Since he had been admitted, we could hear him barking almost nonstop in the back of the clinic, and I felt a new and strange pull of tenderness for that silly and troublesome dog. When his barking quieted, we knew the sedation had taken effect and that the gastric lavage was underway.
Time passed so slowly in that dismal waiting room. Finally, almost five hours after he had been admitted, Jack was ready to go home. He staggered out, but his tail was wagging. We winced when he was close enough to smell. Rancid, fetid, malodorous, putrid, noxious, rank, foul—I need all these words to describe the height, the width, and the breadth of that odor. And vile, definitely vile.
In the car I sat with him in the backseat. He lounged across my lap and stuck his nose out the window I had rolled down as far as it would go, and he sniffed the air. Paul looked back at us and smiled. “Jackie Boooooooy!” he crooned. Jack pulled his head back in and his tail thumped against the seat.
I wish I could say that this was the last of Jack’s mishaps and emergencies. The most dramatic and expensive, but alas, not the last.
Who could know that he would have a strange reaction to the anesthesia when he was neutered (June 22), making him hyper and frantic instead of sleepy as expected, and that he would bash his large cone into everything, particularly my shins, for the better part of a week; that he would leap onto the counter and eat an unknown amount of chocolate chips (June 26); that he would fall off our deck (July 16) and develop another limp requiring X-rays and medication; that he would make another dash for the laundry room (August 9) and scarf down a day’s worth of food before I dragged him away; that his limp would return again (August 22) and again (December 27); that he would swallow a rubber yo-yo (April 9 the following spring) necessitating another induction of vomiting.

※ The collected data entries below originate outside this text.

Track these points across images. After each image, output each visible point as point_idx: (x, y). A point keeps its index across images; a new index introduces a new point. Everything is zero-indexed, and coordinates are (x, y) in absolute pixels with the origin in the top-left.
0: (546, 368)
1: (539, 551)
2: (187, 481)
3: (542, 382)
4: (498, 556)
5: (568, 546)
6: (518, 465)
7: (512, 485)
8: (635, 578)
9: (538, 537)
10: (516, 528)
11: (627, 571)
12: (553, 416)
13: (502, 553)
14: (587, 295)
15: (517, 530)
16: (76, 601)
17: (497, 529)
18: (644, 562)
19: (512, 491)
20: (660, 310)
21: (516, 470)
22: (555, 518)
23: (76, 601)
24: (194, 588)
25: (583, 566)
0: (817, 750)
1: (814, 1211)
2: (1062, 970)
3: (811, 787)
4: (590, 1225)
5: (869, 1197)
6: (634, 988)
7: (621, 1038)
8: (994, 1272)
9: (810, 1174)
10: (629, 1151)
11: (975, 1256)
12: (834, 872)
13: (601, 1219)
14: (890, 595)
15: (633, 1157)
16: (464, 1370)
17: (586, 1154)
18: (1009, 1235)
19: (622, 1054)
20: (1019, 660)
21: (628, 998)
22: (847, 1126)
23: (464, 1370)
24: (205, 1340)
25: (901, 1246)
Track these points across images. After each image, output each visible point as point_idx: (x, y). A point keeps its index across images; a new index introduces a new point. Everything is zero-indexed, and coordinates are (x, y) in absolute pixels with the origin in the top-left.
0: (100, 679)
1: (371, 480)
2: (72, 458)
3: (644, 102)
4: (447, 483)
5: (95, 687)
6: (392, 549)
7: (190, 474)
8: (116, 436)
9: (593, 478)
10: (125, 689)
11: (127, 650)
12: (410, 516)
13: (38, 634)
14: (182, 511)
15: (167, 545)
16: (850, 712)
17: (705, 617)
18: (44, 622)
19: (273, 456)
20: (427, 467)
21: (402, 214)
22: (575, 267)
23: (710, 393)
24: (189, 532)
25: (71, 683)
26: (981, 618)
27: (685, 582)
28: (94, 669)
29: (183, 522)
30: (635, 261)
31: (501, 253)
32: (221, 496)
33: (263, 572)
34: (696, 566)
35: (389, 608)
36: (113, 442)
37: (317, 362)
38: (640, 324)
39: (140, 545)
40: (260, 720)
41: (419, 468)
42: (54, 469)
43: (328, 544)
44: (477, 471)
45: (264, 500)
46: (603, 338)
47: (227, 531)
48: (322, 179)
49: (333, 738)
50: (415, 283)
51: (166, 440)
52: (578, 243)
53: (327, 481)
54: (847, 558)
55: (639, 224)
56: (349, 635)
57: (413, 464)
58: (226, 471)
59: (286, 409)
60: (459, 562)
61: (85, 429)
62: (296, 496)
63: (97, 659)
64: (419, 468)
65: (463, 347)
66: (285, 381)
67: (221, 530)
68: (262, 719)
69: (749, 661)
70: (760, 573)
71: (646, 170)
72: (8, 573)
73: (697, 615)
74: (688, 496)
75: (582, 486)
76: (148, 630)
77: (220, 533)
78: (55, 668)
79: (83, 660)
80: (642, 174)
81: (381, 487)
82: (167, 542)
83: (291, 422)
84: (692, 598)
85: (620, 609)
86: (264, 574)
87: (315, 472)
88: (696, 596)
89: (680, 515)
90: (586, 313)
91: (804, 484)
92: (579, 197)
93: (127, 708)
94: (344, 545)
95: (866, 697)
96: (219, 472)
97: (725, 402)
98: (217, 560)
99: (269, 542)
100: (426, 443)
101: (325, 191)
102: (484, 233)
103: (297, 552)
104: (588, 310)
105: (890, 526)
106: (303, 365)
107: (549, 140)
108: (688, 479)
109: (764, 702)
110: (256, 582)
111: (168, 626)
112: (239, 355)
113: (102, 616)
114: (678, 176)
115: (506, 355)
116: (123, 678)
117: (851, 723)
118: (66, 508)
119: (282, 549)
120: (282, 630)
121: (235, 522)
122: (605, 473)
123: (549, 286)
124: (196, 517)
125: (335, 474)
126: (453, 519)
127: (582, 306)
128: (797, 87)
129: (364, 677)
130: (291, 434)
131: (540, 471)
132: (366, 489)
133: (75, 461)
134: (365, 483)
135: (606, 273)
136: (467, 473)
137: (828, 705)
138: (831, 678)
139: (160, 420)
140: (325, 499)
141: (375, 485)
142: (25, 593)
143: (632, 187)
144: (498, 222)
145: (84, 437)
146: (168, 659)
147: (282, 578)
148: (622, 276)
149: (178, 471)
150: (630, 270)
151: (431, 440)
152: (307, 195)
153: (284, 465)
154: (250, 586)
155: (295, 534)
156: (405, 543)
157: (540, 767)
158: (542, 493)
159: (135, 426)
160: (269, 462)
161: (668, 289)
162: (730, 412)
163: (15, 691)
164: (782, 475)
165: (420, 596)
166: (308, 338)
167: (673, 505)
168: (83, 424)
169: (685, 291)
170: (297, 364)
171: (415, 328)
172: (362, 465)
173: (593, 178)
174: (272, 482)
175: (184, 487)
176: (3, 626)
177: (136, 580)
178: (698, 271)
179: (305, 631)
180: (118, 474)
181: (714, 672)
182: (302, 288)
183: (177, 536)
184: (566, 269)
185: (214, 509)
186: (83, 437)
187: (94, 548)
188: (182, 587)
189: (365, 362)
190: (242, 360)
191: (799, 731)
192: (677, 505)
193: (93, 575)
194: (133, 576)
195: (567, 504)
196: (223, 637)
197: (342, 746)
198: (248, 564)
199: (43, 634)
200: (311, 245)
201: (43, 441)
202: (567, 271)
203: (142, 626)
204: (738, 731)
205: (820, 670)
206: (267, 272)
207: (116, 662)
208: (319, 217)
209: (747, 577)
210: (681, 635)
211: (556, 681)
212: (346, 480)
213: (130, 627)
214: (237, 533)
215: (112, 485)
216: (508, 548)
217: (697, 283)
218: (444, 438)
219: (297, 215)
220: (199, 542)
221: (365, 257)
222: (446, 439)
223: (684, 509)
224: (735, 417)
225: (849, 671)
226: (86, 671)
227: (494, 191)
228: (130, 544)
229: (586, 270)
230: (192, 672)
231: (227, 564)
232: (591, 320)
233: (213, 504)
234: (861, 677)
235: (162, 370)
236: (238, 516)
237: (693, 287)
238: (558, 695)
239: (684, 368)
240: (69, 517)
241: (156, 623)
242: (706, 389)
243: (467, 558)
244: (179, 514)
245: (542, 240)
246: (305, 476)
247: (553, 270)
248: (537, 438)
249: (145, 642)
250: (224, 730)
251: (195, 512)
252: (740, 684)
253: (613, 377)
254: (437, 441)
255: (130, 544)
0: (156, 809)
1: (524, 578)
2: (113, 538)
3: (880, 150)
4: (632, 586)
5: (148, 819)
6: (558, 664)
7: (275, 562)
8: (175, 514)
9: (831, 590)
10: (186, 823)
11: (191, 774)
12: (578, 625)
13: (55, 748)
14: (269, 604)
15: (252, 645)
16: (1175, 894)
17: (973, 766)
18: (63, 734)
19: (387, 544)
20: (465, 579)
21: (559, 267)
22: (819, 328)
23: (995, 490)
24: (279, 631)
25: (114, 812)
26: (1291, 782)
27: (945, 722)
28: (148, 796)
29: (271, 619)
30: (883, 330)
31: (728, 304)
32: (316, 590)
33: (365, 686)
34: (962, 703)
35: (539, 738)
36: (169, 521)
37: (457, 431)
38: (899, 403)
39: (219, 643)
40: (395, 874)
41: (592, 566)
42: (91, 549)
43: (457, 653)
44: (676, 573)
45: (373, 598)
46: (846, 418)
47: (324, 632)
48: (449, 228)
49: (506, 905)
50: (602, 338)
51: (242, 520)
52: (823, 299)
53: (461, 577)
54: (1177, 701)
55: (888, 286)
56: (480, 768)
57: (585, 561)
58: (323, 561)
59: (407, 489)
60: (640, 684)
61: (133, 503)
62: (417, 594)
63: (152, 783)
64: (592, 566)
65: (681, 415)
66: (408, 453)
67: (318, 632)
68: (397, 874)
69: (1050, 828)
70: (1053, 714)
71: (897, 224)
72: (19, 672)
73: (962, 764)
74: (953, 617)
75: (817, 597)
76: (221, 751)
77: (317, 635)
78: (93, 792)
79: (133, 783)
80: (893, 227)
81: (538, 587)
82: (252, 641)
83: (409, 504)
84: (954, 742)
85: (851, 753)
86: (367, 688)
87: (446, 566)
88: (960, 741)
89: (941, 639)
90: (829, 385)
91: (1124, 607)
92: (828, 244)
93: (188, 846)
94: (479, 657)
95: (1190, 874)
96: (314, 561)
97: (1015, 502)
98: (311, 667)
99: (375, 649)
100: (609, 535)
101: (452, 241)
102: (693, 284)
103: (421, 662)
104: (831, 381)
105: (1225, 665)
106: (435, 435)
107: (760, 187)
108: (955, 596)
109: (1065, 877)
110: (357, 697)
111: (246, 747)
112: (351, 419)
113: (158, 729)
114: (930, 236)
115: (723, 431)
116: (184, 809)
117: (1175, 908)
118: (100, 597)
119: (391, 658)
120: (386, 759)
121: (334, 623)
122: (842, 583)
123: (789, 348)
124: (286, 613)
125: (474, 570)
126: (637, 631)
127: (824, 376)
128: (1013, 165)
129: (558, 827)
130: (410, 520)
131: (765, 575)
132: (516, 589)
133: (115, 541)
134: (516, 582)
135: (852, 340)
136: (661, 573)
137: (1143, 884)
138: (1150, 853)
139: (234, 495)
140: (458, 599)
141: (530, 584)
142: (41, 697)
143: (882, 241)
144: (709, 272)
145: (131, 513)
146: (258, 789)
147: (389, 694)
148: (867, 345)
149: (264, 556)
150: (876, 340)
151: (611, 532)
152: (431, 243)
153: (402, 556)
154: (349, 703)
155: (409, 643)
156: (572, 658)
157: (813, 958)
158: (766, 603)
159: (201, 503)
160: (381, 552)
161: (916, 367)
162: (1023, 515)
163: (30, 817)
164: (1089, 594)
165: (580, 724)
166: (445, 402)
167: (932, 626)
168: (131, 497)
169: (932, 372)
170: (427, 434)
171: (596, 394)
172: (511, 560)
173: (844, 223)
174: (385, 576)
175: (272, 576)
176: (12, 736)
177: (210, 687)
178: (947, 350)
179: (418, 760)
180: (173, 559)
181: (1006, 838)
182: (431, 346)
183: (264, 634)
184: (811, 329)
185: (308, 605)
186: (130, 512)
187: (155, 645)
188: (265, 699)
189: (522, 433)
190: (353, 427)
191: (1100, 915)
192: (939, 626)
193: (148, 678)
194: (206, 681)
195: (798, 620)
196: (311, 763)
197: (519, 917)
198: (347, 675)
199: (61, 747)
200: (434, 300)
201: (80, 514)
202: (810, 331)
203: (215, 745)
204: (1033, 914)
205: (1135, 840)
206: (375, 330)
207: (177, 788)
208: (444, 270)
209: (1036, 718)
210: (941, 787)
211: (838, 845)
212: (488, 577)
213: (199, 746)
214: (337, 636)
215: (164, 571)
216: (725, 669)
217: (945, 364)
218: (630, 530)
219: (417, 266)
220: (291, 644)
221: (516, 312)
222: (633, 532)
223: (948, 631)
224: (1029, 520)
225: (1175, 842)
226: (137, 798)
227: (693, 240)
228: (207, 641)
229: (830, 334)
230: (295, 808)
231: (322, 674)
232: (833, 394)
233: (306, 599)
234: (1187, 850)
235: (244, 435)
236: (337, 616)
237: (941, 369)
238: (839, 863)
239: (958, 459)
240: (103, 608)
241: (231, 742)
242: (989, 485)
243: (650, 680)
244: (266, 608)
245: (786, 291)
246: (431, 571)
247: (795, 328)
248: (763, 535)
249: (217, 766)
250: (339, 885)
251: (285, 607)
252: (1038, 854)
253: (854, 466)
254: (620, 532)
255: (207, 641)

And who could know that Paul and I would begin to get up together early every morning to walk Jack for his good and find that in so many ways it was for our good too; that all of us would laugh and play as a family even more; and that somewhere in the midst of those visits and calls, month after month in the day-to-day keeping of that dog, I would begin to deeply care for him, rather than simply take care of him.
My pastor says to know a person’s priorities, you only have to look in her checkbook register. The Bible says where your heart is your treasure will be. Well, Jackie Boy was in my checkbook, depleting my treasure, long before he was in my heart. And driving home from the emergency clinic that warm spring night, as he slouched against me, I could feel his heart beating and his tail wagging and the beginning of something a lot like love.